WHAT YOU ARE ASKED TO DO
Word for word, restate every record, though not the pictures.

[Dataset entries]
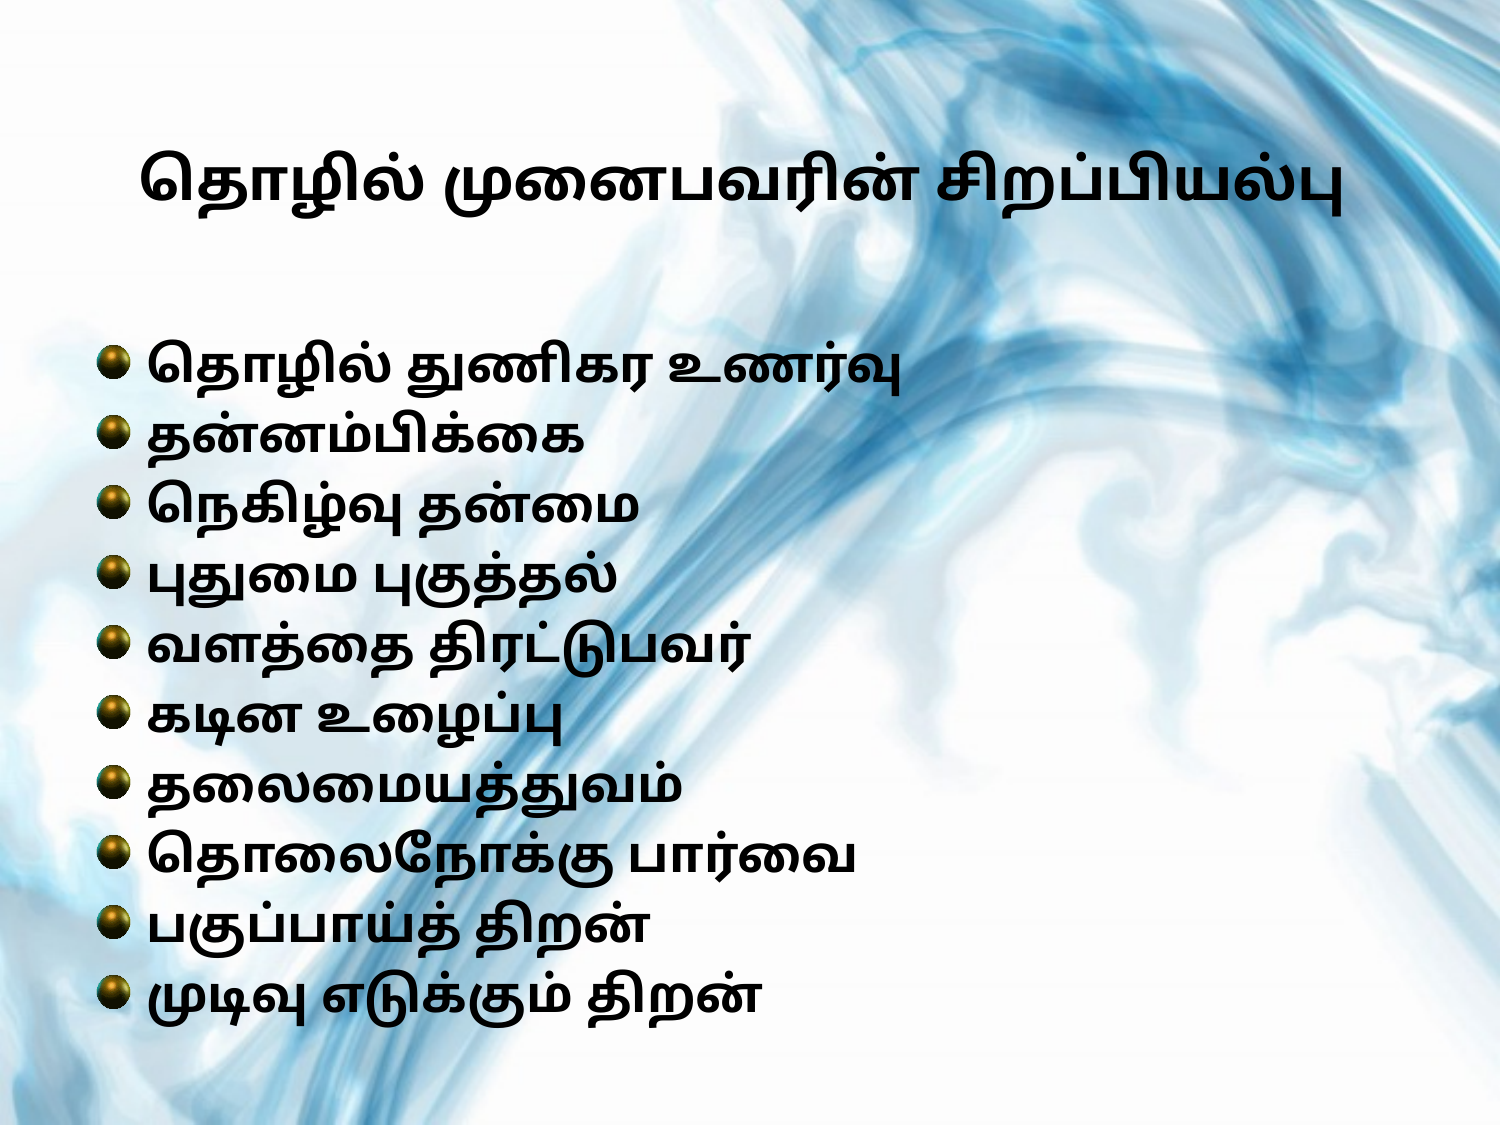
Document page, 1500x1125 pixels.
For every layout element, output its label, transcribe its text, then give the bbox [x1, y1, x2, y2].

list தொழில் துணிகர உணர்வு தன்னம்பிக்கை நெகிழ்வு தன்மை புதுமை புகுத்தல் வளத்தை திரட்டுபவர் கடின உழைப்பு தலைமையத்துவம் தொலைநோக்கு பார்வை பகுப்பாய்த் திறன் முடிவு எடுக்கும் திறன் [74, 324, 1426, 1006]
picture [0, 0, 1500, 1125]
title தொழில் முனைபவரின் சிறப்பியல்பு [74, 98, 1426, 257]
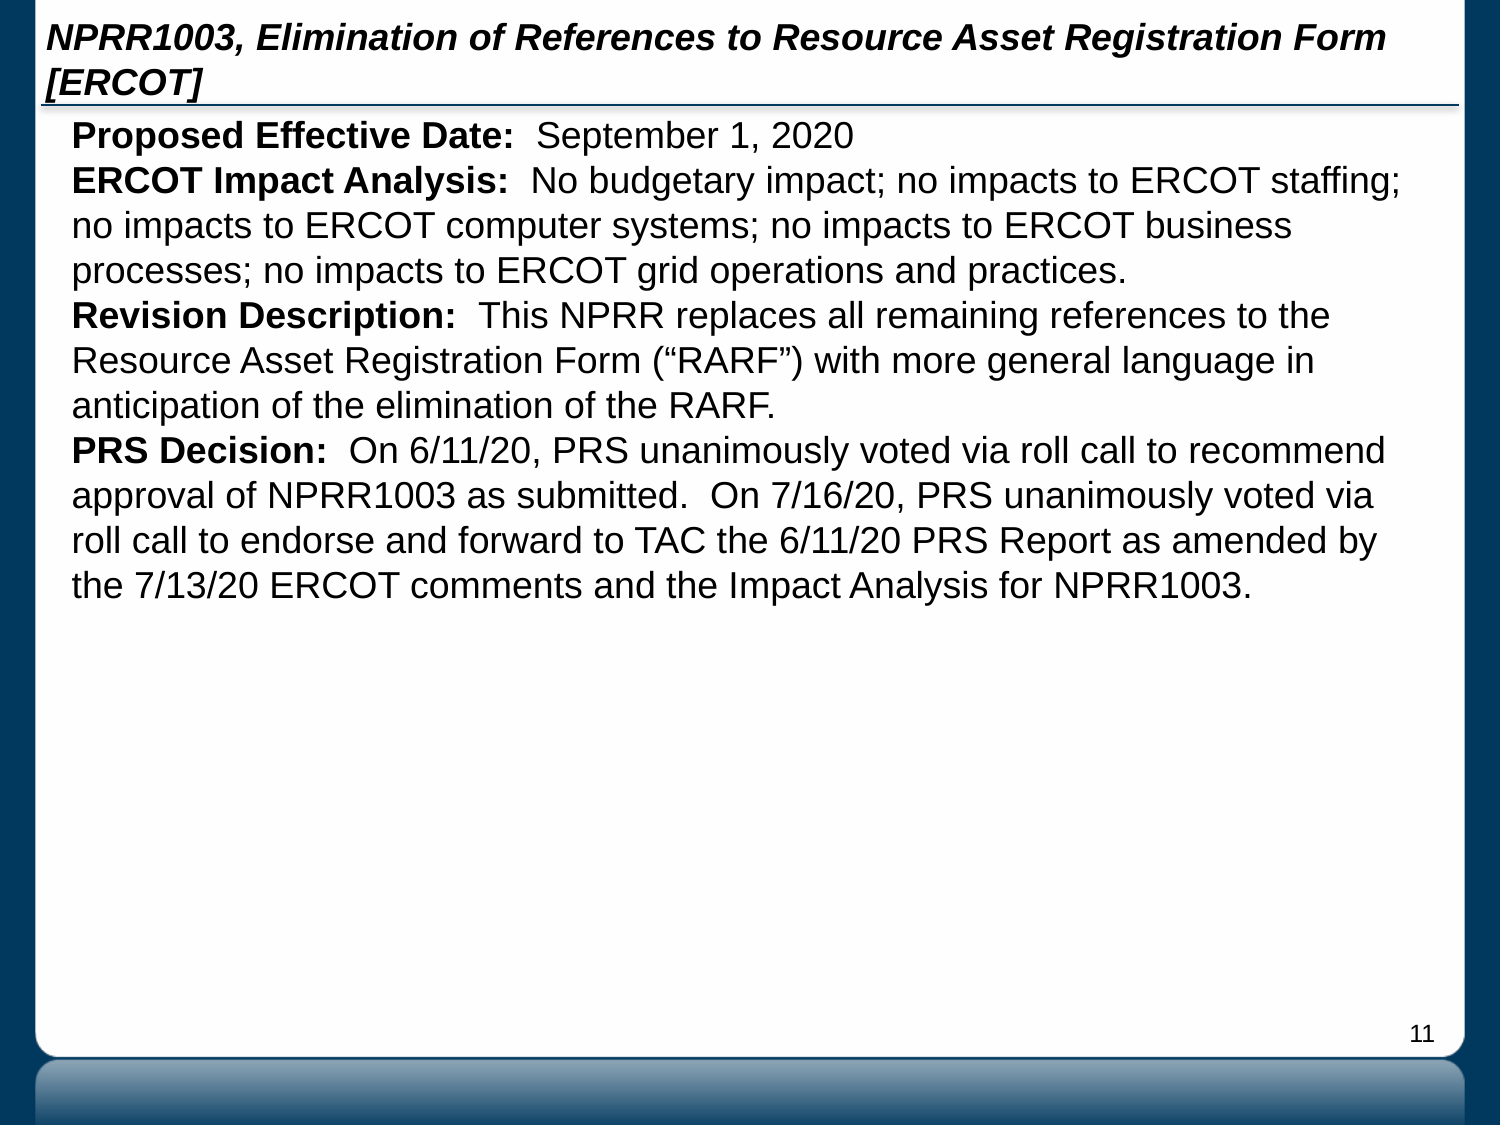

EXPECTED ANSWER
Document page, 1500x1125 pixels.
For every layout element, output its label, transcribe its text, then give the bbox [x1, y1, x2, y2].

list தொழில் துணிகர உணர்வு தன்னம்பிக்கை நெகிழ்வு தன்மை புதுமை புகுத்தல் வளத்தை திரட்டுபவர் கடின உழைப்பு தலைமையத்துவம் தொலைநோக்கு பார்வை பகுப்பாய்த் திறன் முடிவு எடுக்கும் திறன் [74, 324, 1426, 1006]
picture [0, 0, 1500, 1125]
title தொழில் முனைபவரின் சிறப்பியல்பு [74, 98, 1426, 257]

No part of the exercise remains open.